For gcc and binutils, you will be using ld's linker script syntax. Refer to ld's manual for all the details I'm leaving out here. It is a tad opaque, but you should spend some time with it if you are going to spend any significant amount of effort in the embedded world. It will pay off for you.
In the linker script, you want to define a symbol before your .text segment, and one after.
Adam mentions the PROVIDE()
syntax, which will work. But you may not need to wrap the definition in PROVIDE if you can guarantee that your name is unique. Note that this is a guarantee that you must be able to make, or you risk a lot of confusion later.
In my script, I just use something like:
__SDRAM_CS1 = 0x10000000;
to define the symbol with a constant address that refers (in this case) to the location we decided that the SDRAM controller will map the SDRAM memory, and in C I declare it like:
extern unsigned char __SDRAM_CS1[];
so that it can be used in code that needs to know where the SDRAM actually is.
For a symbol locating the end of the .text segment, you would have something like the following in the linker script
SECTIONS
{
...
.text {
_start_text = .;
*(.text);
...
_end_text = .;
}
...
}
and declare the start and end symbols as
extern unsigned char _start_text[];
extern unsigned char _end_text[];
in C. Then, the start address is simply _start_text
, and the length in bytes of the text segment is _end_text - _start_text
.
Note that I've left out a lot of detail.
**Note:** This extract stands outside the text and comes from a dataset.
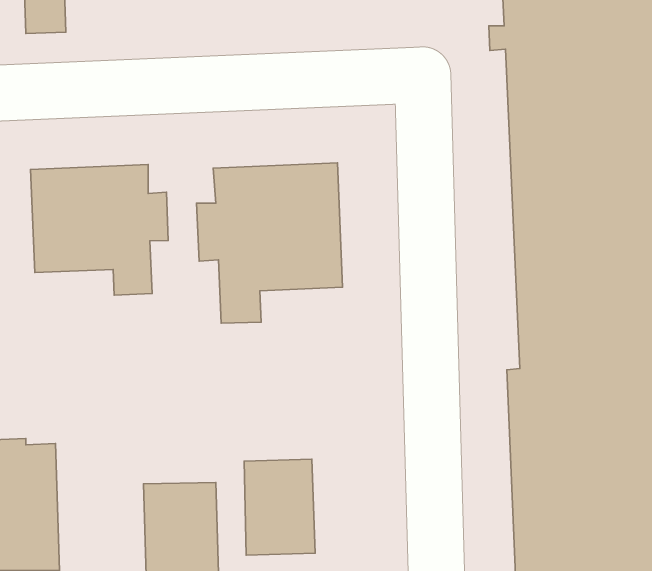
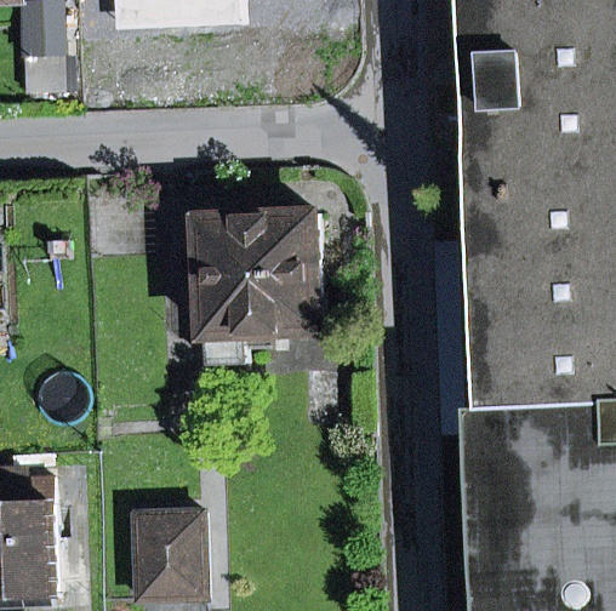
building: [30,165,168,295] -> none
building: [244,459,315,555] -> none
You probably have sections named things other than .text that must be treated as if they were in the text segment. A prime example is read-only data which often can be located in the text segment safely because it is known to be const
and in an embedded system you'd rather not copy it to valuable RAM if you don't have to. Also, initializers for the data segment, and the internally generated lists of constructors of global objects all get located near the text segment.
Whether you include such things in your image size is a design decision that you need to make after understanding what they are used for.